The Weekend Gourmet

Weekend Gourmet: Fall pepper bounty great for making hot sauce, but be sure to wear gloves

CorrespondentOctober 12, 2013 

Fred Thompson offers a hot sauce recipe to make use of the fall pepper bounty.

COURTESY OF FRED THOMPSON — Courtesy of Fred Thompson

It’s early fall, and peppers are coming in an abundance. A good signal is when Alex Hitt cranks up his pepper roaster at the Carrboro Farmer’s Market and the Pepper Festival showcases every known pepper, of every color and heat, that will grow in this region.

And I, oh, urban gardener that I am, realize that once again, I planted more pepper plants than I should have. Seems to me that jalapeño plants are like rabbits: they can reproduce in the blink of an eye. Other types are just as crazy. What do you do when your garden gives you a tidal wave of peppers?

In years past, I’ve taken the easy way out and roasted them, then divided them among freezer bags and thrown them in the freezer, which I did again this year for green chili cheeseburgers to come.

This year, I decide to think differently. I planted some Tabasco chilies and some red New Mexican chilies, along with my bells and jalapeños and had pretty good luck with them. I took 2 pounds of the jalapeños, which I sliced length-wise and seeded, along with a thinly sliced big onion and pickled them as I would a bread and butter pickle. They were kicking on a pimento cheese anything. But the Tabasco peppers were destined for a hot sauce.

The hot sauce is easy to make and keeps a really long time in the refrigerator. It has some potential for a holiday gift. There are a few words of warning I need to give you before you start the journey of hot sauce manufacturing.

First, go to a medical supply store and buy a box of un-powdered gloves. Or politely ask you medical professional for a few pairs.

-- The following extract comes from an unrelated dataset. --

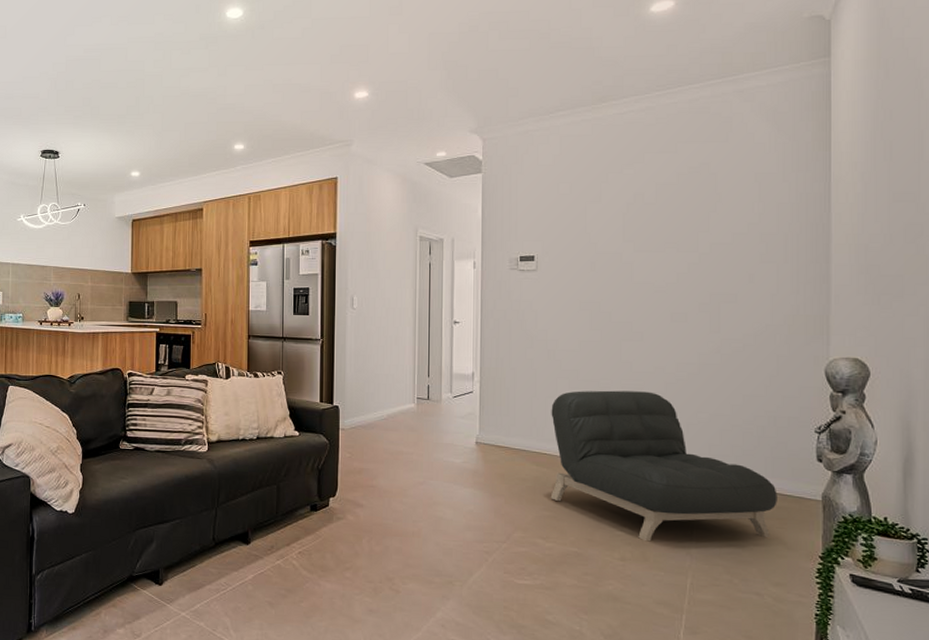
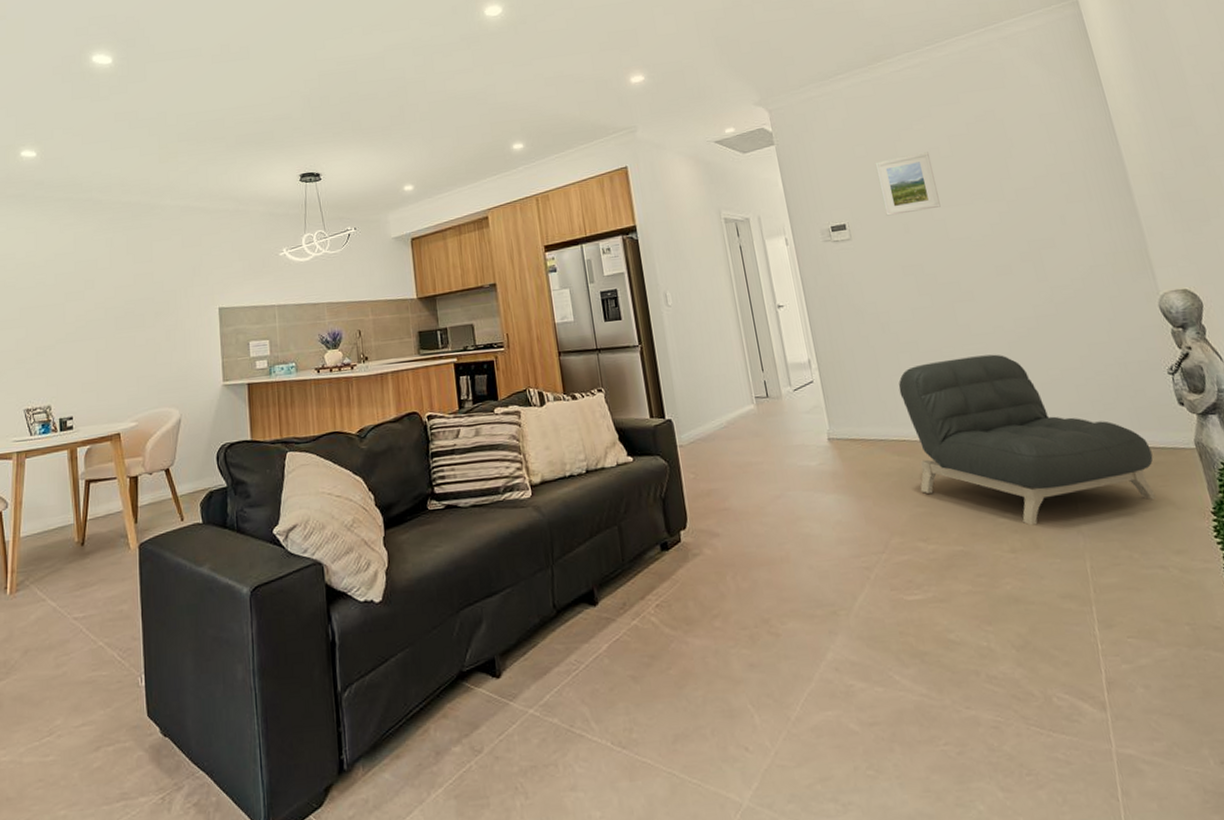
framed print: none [576,197,634,253] -> present [875,152,941,216]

You want tight fitting gloves, which make life so much easier when dealing with the peppers. Think you’re too manly for gloves? You may can get away with a good hand-washing when handling a few peppers, but once you’ve rubbed your eyes – especially with contacts, which you just ruined – and the pepper oil sets you afire, you’ll use gloves the next time.

Also, cut the exhaust fan in your kitchen to high and open a window to help with the fumes while cooking the peppers. I have failed to do both; it was painful, and that won’t ever happen again.

Using those caveats, the sauce is easy. It is a little thinner than commercial sauce, but the flavor is so fresh and lively that the thickness doesn’t matter.

Also experiment with the vinegar. Balsamic doesn’t work, but sherry vinegar adds a depth and sweetness that’s quite remarkable in a hot sauce. I regularly use it for this recipe. The most classic style would be white distilled. For a bit of fruitiness, use apple cider vinegar to make your sauce. Mixing peppers also lets you have a more personalized or “house” sauce.

So if you’re picking pecks of peppers or buying them at the farmer’s market, give this sauce a try. I believe you will be pleased with the result and quite frankly proud of yourself for giving it a shot. Remember: gloves and ventilation!

Homemade Hot Pepper Sauce Serve with anything you normally serve with hot sauce. Use it straight from the bottle or as a base for Buffalo wings or barbecue sauces. It’s also great with sushi. To drink: Ice-cold beer. 1 teaspoon canola oil 20 Serrano or Tabasco chilies, or 12 jalapenos – the red ones are better – stemmed and sliced into 1/8-inch rings. The total weight of the chilies is about 10 ounces. One medium yellow onion, peeled and chopped 2 tablespoons finely chopped garlic 1 teaspoon kosher salt 2 cups water 1 cup white, cider or sherry vinegar

ADD oil, peppers, onions and garlic to medium saucepan and cook for about 3-5 minutes over high heat. Turn on stove vent fan.

POUR in water and continue cooking for about 20 minutes, or until peppers are soft and most liquid has evaporated.

REMOVE from heat, and let cool to room temperature. Don’t jump the gun; peppers need to continue to steep.

SCRAPE mixture into a food processor and puree until smooth, about 20 seconds. With motor running, add vinegar through feed tube in steady stream.

STRAIN mixture through fine mesh strainer.

STERILIZE pint jar with airtight lid; then pour pepper sauce into jar. Cover and refrigerate for at least 2 weeks before using. Will last in refrigerator for 6 months.